How that could ever be, Jules didn't know. But if there were any way for a message to reach her sister, wherever she was,
if
she was, then a wish rock wished on here in the Grotto and thrown into the Slip seemed like the way to do it. She put the flamingo mug and the pen back up on the shelf. They had been safe here in the Grotto, and they would still be safe.

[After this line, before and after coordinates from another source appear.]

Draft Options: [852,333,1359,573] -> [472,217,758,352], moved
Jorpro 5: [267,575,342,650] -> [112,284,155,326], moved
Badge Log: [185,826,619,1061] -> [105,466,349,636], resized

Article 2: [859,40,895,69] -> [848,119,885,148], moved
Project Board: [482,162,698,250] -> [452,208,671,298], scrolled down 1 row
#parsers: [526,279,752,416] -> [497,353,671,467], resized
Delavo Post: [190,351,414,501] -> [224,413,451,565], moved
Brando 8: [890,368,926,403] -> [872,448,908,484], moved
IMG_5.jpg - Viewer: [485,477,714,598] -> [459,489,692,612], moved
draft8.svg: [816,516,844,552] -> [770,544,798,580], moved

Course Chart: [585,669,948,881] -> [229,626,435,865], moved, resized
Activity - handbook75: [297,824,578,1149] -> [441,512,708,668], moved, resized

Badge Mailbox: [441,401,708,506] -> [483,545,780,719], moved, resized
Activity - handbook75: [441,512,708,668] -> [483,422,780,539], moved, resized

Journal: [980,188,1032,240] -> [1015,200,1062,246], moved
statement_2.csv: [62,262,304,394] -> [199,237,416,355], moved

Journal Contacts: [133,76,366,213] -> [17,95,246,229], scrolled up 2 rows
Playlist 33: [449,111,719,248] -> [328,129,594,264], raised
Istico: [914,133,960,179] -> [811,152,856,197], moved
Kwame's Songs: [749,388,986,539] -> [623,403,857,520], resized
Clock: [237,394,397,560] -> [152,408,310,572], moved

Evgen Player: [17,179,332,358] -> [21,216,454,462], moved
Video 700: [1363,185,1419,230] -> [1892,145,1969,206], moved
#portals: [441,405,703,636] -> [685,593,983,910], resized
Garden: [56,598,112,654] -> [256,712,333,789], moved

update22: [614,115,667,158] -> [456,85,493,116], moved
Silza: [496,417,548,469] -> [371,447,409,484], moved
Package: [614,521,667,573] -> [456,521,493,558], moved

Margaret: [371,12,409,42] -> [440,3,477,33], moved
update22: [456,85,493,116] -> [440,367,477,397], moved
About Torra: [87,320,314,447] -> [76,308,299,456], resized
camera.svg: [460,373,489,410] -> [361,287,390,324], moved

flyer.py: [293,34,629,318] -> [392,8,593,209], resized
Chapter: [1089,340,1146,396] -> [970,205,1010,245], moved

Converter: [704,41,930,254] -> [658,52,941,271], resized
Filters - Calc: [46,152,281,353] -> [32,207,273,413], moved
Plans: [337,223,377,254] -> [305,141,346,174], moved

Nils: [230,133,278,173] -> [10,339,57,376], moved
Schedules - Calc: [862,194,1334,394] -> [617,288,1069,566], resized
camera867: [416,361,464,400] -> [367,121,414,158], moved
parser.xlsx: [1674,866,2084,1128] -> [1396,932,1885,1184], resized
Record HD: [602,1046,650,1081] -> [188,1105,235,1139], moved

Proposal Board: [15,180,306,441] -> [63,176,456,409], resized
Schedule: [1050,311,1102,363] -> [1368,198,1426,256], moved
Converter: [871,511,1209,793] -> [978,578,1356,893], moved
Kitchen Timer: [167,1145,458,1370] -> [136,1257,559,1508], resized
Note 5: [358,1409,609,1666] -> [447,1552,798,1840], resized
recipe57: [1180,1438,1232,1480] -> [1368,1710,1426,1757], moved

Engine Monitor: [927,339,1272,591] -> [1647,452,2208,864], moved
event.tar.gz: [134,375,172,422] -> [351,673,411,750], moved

Maybe this was what her sister had left behind for her, a place where she could come to remember their mother. A place to think about her sister. Jules slid the new wish rock into her pocket and stepped out of the cave. At her heels, one small red fox.

36

S
enna knew that something was about to happen, even though she didn't know what it was. Jules was walking toward the river, toward the Disappearance.

Never,
her mother had told her.
Never go to the Disappearance.

But she could tell that Jules was heading in that direction. And Senna had to follow her, to stop her. She had led Jules to the cave because she thought the Someone, the woman with the red-brown hair, might greet them together. But the woman hadn't come.

Now Jules picked up her pace. Senna hurried to keep up.

Danger. Run faster, little Senna.

Yes. The woman had told her those words. Now they filled her ears. Now they streamed along her back. Now they pushed her.

Faster. Run faster.

And then, from a distance,
Kapow!
The sound of a rifle split the darkening air.

37

I
f Jules's ears had been as keen as Senna's, she might have heard the sound of the gun, but they weren't. All she heard as she moved along the path were her own beating footfalls and the growing sound of the river. The wish rock was deep inside Jules's pocket, and her mother's headband was looped around her wrist. She had no idea how long she had been in the Grotto. What she did know was that by now, she was sure, her father was home and looking for her. He would know right away that she had crossed the invisible line.